- To do: Set down the COMPUTEX 2021 keynote text word for word, everything from "Fisher, senior vice" down to "world’s leading manufacturers.".

- Document segment:

------------------------------------------------------------

Touching on gaming, enterprise AI — and the advances underpinning both — NVIDIA’s Jeff Fisher and Manuvir Das Tuesday delivered a news-packed virtual keynote at COMPUTEX 2021.
Fisher, senior vice president of NVIDIA’s GeForce business, announced a pair of powerful new gaming GPUs — the GeForce RTX 3080 Ti and GeForce 3070 Ti. He spoke about NVIDIA’s role in powerful new laptops for gamers and creators. And he detailed the fast-growing adoption of NVIDIA RTX technologies in a growing roster of games.
Das, head of enterprise computing, announced that dozens of new servers are certified to run NVIDIA AI Enterprise software, marking a rapid expansion of the NVIDIA-Certified Systems program, which has grown to include more than 50 systems from the world’s leading manufacturers.

------------------------------------------------------------

- Dataset excerpts:
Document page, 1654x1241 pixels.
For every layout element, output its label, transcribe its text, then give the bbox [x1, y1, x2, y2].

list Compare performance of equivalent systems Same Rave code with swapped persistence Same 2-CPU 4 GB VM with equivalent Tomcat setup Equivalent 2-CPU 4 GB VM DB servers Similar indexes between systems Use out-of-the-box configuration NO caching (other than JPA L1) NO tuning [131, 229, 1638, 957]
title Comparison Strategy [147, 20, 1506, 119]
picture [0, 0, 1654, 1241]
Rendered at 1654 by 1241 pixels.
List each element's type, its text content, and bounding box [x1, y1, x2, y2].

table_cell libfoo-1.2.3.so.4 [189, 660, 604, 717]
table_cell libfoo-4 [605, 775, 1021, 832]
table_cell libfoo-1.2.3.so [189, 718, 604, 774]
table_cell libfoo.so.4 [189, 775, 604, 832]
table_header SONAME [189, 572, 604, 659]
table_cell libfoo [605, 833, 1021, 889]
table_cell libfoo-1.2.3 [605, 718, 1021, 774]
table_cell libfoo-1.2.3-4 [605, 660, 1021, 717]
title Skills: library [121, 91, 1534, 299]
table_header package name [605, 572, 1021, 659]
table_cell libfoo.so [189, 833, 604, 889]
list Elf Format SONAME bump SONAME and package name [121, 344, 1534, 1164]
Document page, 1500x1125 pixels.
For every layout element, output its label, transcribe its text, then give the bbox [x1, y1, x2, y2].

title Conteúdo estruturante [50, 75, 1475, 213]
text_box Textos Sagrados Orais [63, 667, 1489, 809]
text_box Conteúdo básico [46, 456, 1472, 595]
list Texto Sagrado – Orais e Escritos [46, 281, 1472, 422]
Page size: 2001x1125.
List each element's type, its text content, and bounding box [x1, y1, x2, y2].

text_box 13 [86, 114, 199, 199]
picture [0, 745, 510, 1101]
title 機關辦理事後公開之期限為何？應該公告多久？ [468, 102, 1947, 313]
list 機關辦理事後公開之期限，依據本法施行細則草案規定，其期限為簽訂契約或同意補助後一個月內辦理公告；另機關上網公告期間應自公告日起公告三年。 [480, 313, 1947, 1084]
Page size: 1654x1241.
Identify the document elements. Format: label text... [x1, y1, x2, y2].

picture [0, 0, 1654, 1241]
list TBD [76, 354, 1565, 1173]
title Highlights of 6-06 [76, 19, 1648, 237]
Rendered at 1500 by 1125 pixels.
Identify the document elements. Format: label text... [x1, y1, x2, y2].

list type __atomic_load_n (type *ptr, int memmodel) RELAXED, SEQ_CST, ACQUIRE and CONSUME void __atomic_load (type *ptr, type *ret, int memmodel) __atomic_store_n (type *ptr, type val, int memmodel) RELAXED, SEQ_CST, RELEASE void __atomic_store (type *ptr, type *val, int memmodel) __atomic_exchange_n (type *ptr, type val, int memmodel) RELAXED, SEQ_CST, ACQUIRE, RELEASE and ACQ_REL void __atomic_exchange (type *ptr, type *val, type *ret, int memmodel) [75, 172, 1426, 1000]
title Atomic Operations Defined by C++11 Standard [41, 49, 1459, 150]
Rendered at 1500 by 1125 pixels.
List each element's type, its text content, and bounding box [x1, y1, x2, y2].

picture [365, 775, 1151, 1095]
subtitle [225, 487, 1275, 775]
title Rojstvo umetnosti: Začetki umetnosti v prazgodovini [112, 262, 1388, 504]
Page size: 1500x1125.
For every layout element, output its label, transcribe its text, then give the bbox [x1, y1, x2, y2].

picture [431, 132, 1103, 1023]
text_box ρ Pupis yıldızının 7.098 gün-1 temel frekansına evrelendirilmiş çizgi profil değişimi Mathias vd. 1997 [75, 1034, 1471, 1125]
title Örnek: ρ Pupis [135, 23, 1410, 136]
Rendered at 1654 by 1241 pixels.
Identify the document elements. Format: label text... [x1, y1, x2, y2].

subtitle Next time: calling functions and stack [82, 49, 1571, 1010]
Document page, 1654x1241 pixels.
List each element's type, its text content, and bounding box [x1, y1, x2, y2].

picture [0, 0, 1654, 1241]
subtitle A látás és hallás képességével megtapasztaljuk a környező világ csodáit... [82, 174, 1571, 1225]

------------------------------------------------------------

- Response to this exercise:
Fisher, senior vice president of NVIDIA’s GeForce business, announced a pair of powerful new gaming GPUs — the GeForce RTX 3080 Ti and GeForce 3070 Ti. He spoke about NVIDIA’s role in powerful new laptops for gamers and creators. And he detailed the fast-growing adoption of NVIDIA RTX technologies in a growing roster of games.
Das, head of enterprise computing, announced that dozens of new servers are certified to run NVIDIA AI Enterprise software, marking a rapid expansion of the NVIDIA-Certified Systems program, which has grown to include more than 50 systems from the world’s leading manufacturers.